トソントハティアホンさんは中庭におかれたベッドに座っていました。黒く日焼けした小さなおじいさんでした。耳はほとんど聞こえないらしく、ドライバーさんが耳元でどなるような大声で質問しました。「息子は5人、孫は27人、ひ孫の数は数えきれません」と小さいけれど、はっきりした答えが返ってきました。インタビュー慣れしているのかもしれません。長寿の秘訣は「なんでも食べること」。今、トソントハティアホンさんの毎日の食事はとうもろこし入りのナン(パン)とごはんだけです。

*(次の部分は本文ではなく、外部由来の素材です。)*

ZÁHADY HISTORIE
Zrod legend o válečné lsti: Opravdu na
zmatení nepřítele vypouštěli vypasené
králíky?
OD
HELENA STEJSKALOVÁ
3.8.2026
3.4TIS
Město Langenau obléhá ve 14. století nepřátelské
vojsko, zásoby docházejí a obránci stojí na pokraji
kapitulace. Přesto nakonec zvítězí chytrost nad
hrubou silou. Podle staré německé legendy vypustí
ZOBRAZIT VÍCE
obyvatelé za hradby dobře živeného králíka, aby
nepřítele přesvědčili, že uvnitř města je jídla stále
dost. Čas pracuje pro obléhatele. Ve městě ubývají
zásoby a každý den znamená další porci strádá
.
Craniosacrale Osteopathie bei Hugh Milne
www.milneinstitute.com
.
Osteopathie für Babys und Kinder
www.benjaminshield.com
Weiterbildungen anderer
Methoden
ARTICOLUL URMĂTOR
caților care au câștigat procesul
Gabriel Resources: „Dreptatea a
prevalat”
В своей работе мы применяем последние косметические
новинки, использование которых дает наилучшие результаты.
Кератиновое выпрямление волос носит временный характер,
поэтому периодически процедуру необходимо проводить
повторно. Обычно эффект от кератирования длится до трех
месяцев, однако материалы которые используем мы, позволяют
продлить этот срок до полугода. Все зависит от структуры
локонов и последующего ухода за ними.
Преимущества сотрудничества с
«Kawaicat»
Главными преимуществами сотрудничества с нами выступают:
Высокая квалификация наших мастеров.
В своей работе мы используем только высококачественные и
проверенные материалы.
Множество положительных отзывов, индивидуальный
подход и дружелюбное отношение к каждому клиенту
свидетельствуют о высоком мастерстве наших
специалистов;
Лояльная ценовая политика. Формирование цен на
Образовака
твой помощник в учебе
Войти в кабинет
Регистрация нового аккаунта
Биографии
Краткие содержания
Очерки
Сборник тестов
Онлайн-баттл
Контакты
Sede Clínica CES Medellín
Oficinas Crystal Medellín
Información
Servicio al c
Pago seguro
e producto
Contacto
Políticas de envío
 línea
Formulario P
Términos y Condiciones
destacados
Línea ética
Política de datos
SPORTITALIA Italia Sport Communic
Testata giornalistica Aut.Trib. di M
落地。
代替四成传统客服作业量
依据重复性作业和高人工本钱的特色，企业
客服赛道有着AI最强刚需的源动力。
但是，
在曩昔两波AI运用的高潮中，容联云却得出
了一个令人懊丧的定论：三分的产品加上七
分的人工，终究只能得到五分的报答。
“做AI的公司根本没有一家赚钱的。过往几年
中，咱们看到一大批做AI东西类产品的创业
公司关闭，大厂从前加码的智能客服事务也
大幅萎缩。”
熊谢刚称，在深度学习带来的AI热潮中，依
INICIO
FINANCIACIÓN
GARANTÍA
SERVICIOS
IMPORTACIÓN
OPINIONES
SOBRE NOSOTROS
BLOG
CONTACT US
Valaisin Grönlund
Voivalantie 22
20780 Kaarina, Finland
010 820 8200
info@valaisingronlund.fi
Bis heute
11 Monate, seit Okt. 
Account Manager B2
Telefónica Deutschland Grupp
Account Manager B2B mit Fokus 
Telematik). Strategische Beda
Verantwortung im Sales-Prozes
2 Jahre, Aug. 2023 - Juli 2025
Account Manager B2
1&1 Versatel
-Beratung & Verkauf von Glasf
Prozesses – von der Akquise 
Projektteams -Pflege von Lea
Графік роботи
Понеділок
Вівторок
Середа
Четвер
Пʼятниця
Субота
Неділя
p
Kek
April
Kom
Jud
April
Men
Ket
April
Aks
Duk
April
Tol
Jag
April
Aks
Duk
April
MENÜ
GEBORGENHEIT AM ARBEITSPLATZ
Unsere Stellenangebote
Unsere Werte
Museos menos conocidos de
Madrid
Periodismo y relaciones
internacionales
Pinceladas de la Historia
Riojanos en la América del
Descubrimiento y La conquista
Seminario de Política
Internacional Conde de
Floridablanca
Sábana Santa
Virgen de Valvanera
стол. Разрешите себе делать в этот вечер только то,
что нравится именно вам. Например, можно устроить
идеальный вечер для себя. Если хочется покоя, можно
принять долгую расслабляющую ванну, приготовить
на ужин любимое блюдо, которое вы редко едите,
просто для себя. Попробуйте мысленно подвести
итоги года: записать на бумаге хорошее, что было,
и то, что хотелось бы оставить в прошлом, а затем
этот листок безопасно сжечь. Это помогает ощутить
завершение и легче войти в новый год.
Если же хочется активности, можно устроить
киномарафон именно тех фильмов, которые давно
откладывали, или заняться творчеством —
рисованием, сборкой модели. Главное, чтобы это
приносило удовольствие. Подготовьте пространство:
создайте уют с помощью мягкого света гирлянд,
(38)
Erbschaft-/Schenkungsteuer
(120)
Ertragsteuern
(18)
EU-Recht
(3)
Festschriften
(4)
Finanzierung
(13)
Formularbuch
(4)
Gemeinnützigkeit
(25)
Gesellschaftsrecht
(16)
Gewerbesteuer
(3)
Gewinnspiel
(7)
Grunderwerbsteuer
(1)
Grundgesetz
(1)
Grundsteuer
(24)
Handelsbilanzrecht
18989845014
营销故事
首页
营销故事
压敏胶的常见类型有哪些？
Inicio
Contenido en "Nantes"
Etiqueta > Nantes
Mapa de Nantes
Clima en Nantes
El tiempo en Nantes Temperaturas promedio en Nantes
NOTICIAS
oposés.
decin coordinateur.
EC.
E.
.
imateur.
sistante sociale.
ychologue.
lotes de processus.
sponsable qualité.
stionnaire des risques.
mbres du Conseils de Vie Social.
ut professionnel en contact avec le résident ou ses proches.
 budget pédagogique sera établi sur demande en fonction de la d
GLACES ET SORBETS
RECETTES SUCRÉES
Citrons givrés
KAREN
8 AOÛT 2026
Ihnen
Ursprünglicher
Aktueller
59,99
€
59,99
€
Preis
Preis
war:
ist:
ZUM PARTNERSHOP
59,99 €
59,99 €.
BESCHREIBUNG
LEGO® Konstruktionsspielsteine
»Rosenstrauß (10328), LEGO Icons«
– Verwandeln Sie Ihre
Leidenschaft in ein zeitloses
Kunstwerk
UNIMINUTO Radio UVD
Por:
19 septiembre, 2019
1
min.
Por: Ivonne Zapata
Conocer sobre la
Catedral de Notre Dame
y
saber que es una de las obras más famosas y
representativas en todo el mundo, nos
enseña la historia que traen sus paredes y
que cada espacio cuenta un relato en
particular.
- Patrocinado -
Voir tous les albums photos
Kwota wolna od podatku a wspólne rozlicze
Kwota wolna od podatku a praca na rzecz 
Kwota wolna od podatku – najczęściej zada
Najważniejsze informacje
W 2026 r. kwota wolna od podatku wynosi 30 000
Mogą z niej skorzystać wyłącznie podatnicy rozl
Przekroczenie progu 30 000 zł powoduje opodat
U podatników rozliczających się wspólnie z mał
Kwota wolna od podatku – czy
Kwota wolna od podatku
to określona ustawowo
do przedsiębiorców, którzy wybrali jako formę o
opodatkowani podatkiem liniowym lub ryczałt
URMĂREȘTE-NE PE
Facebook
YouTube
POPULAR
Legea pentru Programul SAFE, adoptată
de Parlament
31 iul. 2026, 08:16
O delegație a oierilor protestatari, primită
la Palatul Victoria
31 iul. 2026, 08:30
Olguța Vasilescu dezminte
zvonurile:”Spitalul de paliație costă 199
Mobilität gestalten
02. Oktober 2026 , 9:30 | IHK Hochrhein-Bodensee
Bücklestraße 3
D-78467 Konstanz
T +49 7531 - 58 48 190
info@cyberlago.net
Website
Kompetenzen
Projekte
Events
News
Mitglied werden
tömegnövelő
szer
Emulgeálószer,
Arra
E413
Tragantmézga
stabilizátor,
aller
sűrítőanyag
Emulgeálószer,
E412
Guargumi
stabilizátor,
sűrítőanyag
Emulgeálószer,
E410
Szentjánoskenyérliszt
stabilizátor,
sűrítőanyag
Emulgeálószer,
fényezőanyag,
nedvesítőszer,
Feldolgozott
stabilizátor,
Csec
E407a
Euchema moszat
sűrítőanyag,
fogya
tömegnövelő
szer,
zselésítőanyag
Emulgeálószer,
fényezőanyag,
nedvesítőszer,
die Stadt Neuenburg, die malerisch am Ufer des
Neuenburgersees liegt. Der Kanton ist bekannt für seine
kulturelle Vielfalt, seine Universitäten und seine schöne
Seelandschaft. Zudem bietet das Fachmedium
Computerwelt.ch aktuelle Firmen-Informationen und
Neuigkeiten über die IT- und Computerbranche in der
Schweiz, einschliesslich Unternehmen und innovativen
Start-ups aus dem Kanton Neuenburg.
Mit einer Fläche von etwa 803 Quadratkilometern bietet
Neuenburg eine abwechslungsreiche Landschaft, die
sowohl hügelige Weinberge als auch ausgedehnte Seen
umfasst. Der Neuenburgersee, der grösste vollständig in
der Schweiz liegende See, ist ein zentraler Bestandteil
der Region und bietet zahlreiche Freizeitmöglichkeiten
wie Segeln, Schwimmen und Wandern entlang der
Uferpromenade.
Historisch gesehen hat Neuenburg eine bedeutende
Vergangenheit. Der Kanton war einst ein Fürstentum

「肉や油を使った食べ物は消化に悪いので、最近やめた」という言葉に驚きました。最近?

昔の苦労が100才を超えても健康な体を作った!

この日、長寿村と言われるライカ郷で会えた100才を越える老人はトソントハティアホンさんだけでした。この2年続いている新疆の異常気象のせいで、6名おられた100才を越える老人はバタバタと亡くなっていたのです。100才近い老人数人から聞いた長寿の訳は「昔は貧しくて、食べ物の選り好みなど、できなかったからなんでも食べ、よく働いたから」でした。農薬を使わずに体にいいものを食べ、体をよく動かすことが長寿の秘訣のようです。この後、私は偶然、トソントハティアホンさんがほんの短い距離ですが、スタスタと元気に歩く姿を見たのです。苦労を苦労とも思わず長年鍛えた足腰の強さは、さすがでした!